#### Your goal
Bring together copies of the lines in the data below that contain the word "случае".

#### Input data
_ _ _ _

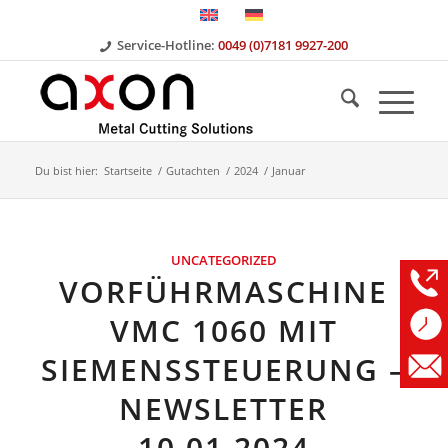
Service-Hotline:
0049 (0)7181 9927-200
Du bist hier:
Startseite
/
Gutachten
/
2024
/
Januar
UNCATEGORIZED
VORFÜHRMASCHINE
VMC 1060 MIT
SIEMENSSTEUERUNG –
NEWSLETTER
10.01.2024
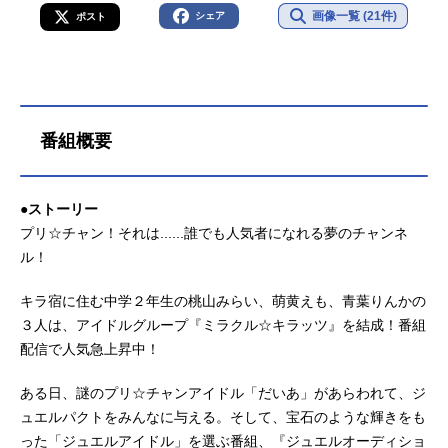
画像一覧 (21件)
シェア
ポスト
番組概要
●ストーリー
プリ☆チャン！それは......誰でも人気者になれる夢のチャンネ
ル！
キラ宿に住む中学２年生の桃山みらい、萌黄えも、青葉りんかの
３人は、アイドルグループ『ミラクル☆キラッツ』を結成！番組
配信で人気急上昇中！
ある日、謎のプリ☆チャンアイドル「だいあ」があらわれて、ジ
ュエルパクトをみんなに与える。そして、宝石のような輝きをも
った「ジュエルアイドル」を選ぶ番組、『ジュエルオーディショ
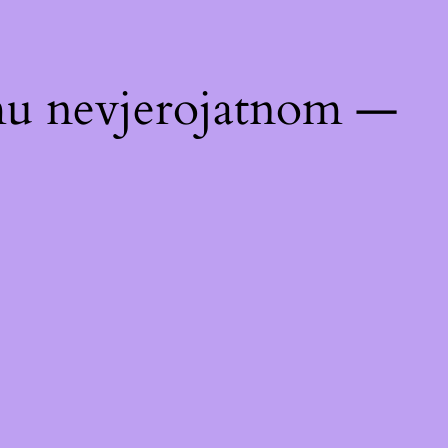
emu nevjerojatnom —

_ _ _ _

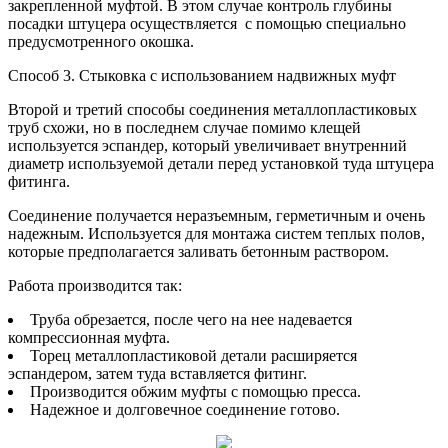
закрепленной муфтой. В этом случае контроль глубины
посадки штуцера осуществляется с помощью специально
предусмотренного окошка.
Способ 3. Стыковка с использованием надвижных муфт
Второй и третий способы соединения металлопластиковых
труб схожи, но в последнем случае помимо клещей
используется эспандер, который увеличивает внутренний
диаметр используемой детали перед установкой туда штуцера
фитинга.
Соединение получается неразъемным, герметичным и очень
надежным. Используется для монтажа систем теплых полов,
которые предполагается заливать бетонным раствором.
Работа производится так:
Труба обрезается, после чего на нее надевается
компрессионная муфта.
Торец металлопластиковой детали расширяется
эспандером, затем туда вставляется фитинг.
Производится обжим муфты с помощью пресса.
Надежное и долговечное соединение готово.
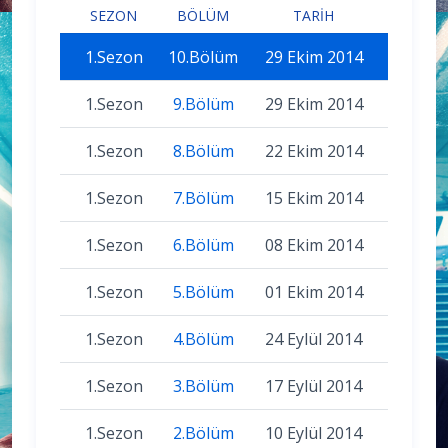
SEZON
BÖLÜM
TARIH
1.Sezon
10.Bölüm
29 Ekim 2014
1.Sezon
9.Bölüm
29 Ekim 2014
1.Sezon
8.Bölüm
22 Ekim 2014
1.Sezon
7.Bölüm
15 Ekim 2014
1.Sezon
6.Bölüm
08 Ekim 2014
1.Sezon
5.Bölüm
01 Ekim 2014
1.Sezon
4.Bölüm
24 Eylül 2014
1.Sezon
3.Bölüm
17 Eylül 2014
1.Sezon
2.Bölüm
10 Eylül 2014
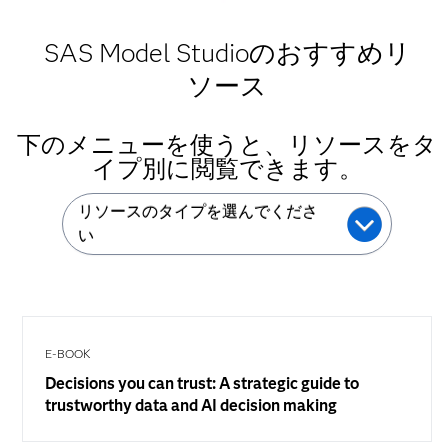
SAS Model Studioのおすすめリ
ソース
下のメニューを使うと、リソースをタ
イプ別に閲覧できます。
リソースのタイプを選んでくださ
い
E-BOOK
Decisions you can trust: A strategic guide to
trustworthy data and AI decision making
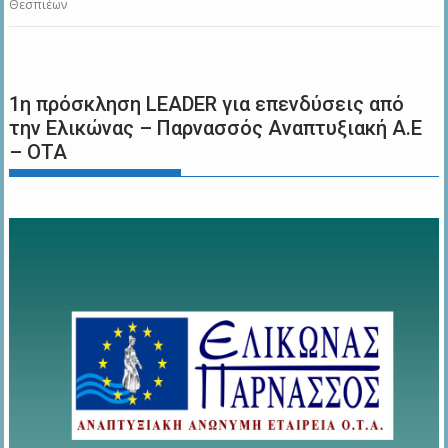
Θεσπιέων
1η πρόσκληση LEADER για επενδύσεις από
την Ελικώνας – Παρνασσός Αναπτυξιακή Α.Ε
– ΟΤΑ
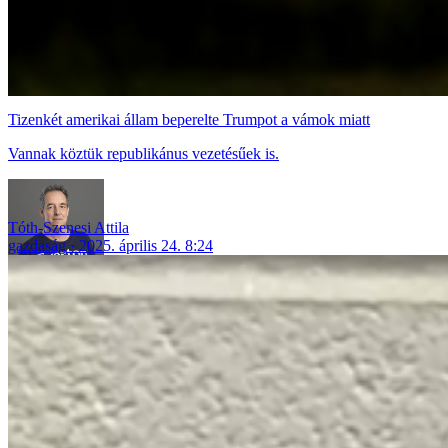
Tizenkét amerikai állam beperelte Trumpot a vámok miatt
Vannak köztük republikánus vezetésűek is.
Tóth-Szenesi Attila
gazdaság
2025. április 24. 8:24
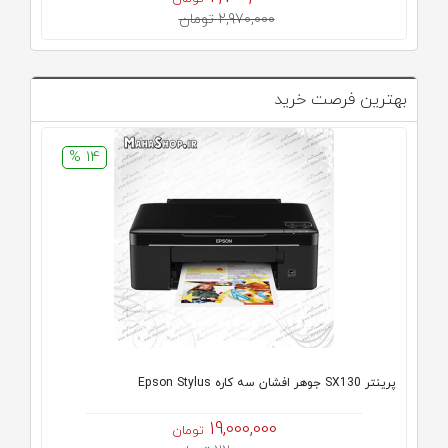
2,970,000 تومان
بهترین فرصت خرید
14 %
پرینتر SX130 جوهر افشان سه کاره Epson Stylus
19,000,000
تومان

_ _ _ _

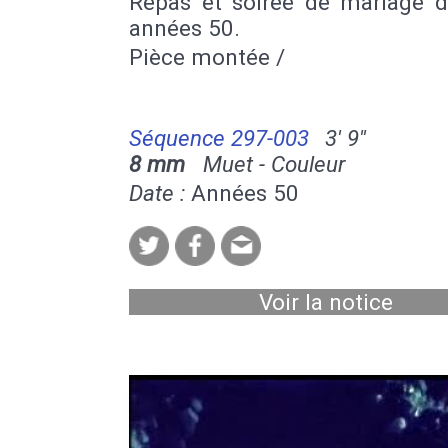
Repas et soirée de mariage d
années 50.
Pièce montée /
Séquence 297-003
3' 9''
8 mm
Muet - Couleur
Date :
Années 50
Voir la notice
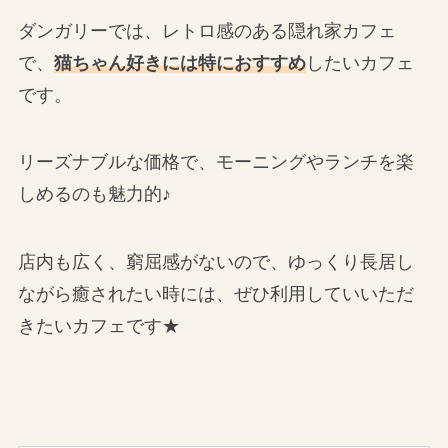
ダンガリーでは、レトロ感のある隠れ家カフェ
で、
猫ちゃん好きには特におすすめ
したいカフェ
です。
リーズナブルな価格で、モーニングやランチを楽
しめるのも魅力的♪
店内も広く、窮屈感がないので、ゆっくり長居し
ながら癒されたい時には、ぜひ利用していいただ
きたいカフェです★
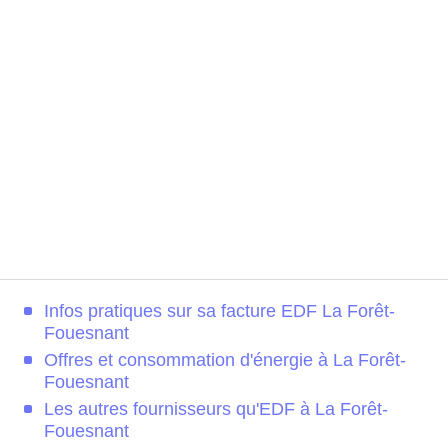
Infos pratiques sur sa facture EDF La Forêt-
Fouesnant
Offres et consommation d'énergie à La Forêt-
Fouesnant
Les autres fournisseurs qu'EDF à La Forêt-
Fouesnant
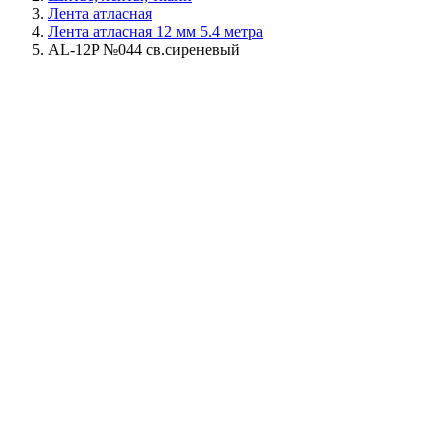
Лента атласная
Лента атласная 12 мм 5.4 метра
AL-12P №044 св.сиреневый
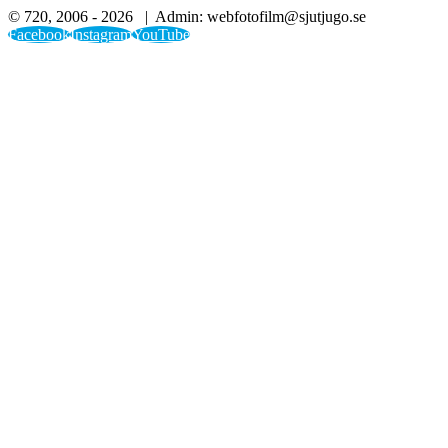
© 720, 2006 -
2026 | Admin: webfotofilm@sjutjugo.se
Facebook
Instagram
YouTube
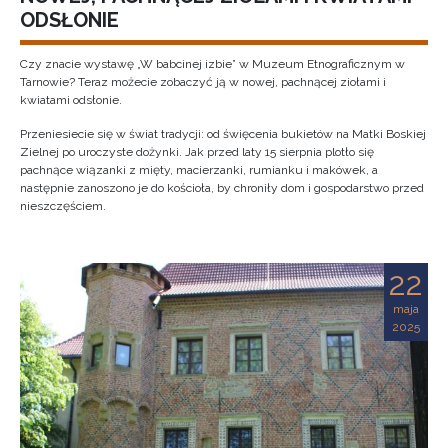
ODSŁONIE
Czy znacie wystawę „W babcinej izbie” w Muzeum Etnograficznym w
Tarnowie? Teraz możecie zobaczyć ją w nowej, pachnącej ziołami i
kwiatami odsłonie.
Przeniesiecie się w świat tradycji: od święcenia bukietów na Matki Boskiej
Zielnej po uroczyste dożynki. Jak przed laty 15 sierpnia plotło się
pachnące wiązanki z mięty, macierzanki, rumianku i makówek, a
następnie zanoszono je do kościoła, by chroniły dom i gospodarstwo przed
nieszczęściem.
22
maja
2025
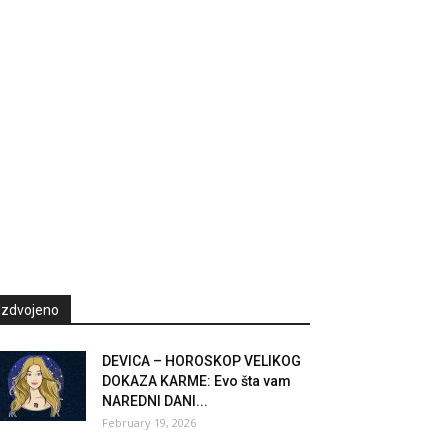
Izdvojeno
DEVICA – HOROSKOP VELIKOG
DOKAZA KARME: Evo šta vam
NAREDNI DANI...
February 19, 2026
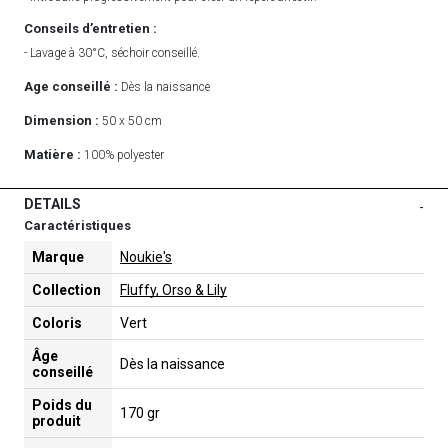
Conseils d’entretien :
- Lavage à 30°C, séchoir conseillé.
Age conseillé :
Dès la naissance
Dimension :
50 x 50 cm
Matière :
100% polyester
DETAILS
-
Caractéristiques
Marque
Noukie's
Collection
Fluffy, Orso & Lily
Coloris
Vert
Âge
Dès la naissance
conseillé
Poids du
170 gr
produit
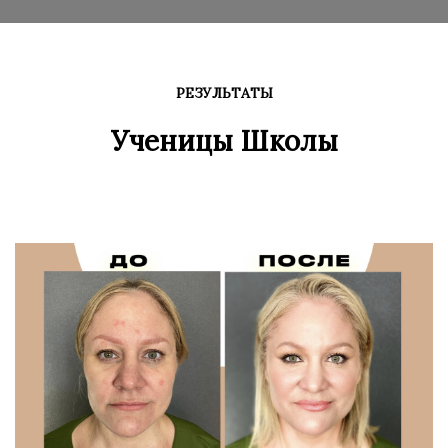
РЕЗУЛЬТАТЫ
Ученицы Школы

_ _ _ _

#### Result
закрепленной муфтой. В этом случае контроль глубины
труб схожи, но в последнем случае помимо клещей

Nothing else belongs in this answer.